Impedance spectroscopy of Au/Cu2Te/CdTe/CdS/Cd2SnO4/glass solar cells

• Published in: Ceramics international Vol. 49; no. 4; pp. 6699 - 6707
• Main Authors: Diliegros-Godines, C.J., García-Zaldívar, O., Flores-Ruiz, F.J., Fernández-Domínguez, E., Torres-Delgado, G., Castanedo-Pérez, R.
• Format: Journal Article
• Language: English
• Published: Elsevier Ltd 15.02.2023
• Subjects: CdS/CdTe solar cell; Dynamic parameters; Impedance spectroscopy; Numerical spectral response; Work Function; Work Function; CdS/CdTe solar cell; Dynamic parameters; Impedance spectroscopy; Numerical spectral response
• ISSN: 0272-8842; 1873-3956
• DOI: 10.1016/j.ceramint.2022.10.244

In this work, we report impedance spectroscopy (IS) study on CdS/CdTe-based solar cells. The physical parameters of the cell were computed in the dynamic regime to access to the information on different capacitive, resistive processes, and characteristic response times occurring inside the device. Cell parameters as the depletion width, build-in voltage, diffusion length, minority carrier lifetime, among others, were calculated from IS measurements. The impedance spectra were fitted with an equivalent circuit containing a constant phase element and two resistances, one in series and the other one in parallel. These elements address the underlying physical parameters of the device and adequately describe its global response.

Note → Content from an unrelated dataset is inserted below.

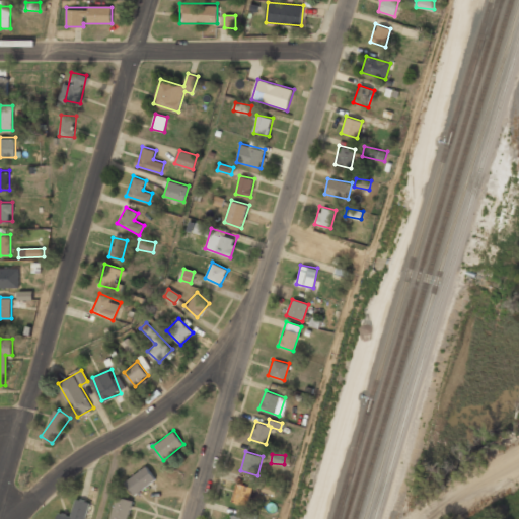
[(125,480),(135,495),(156,479),(146,465),(125,480)]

The cell parameters calculated from IS were used in a numerical approach that considers: i) the spectral irradiance at AM1.5, ii) the experimental transmittance of our conductive Cd2SnO4, iii) the reflectance of the solar cell stack, and iv) the CdS and CdTe absorption coefficients to obtain the spectral response and the short-circuit current density Jsc of the cell. Finally, the calculated Jsc along with the series and parallel resistances were used to obtain a calculated J-V characteristic curve and this was compared with the experimental curve showing good agreement.